PianoFight’s digital venue

Jennie:

We’ve mostly been using YouTube and Facebook Premiere. We use Vimeo when we’re hosting on our website. We upload to Vimeo and then embed it on the website, but we are trying to figure out a way to put a paywall up.

Audience Question:

Have you been dealing with issues of accessibility on online platforms? Have you started using subtitles? If so, what are the best platforms specifically for that?

Duncan:

Some platforms like YouTube can do captions live. When it’s a Zoom show, we have an ASL interpreter who’s on with us.

Jennie:

In dance, we don’t have that much talking. When we do shorter clips, we transcribe it and our video person adds subtitles. We haven’t been as good with some of our longer or live interviews.

Michelle:

I’m curious, specifically with an audio play, how best to make this content available in alternative ways.

Audience Question:

What do you do if a music artist doesn’t respond to an inquiry about using their music for online performance?

Duncan:

On all these platforms, if you use something copyrighted, it flags it and takes it down. When we reach out to smaller or more local artists on SoundCloud, we usually hear from them eventually. Generally, if someone doesn’t respond, I wouldn’t use their music.

Jennie:

One of the benefits of working for a large organization is we harass people until they respond. We don’t put anything up that hasn’t been a 100 percent cleared.

Audience Question:

Are you thinking of distanced performance outside?

Michelle:

That was the original plan for our most recent audio play, The Language of Wild Berries, which is about a road trip ostensibly. The original idea was to do it at a drive in. We work with Actors Equity, and they were not giving us as gracious a treatment as they’ve given you, Jennie! They were not ready to issue contracts. They wanted to have a health and safety plan in place, which is understandable. But if they weren’t going to issue contracts, we couldn’t do it. COVID is like a rollercoaster; one minute we’re thinking, “Oh yes, it seems like we can do this safely.” And then, 10 days later, we’re like, “Whoa, this is not going to be doable, it seems more dangerous.”

Duncan:

There are the city guidelines about outdoor dining, but most of the guidelines have pretty much explicitly prohibited any form of entertainment.

Jennie:

Our orchestra has been doing pop-up concerts.

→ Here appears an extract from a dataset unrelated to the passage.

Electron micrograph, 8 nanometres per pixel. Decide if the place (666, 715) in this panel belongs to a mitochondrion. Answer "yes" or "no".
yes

They’ve been doing them for a while. It’s strings only at this point, nothing that creates aspiration. They’ve been doing them in a variety of neighborhoods. We share many of our orchestra members with the opera, and they have branded these pop-up performances. We are hoping that a couple of our dancers will elect voluntarily, in sneakers, to maybe pop up with our orchestra here and there. Keep an eye out for those performances happening throughout the city.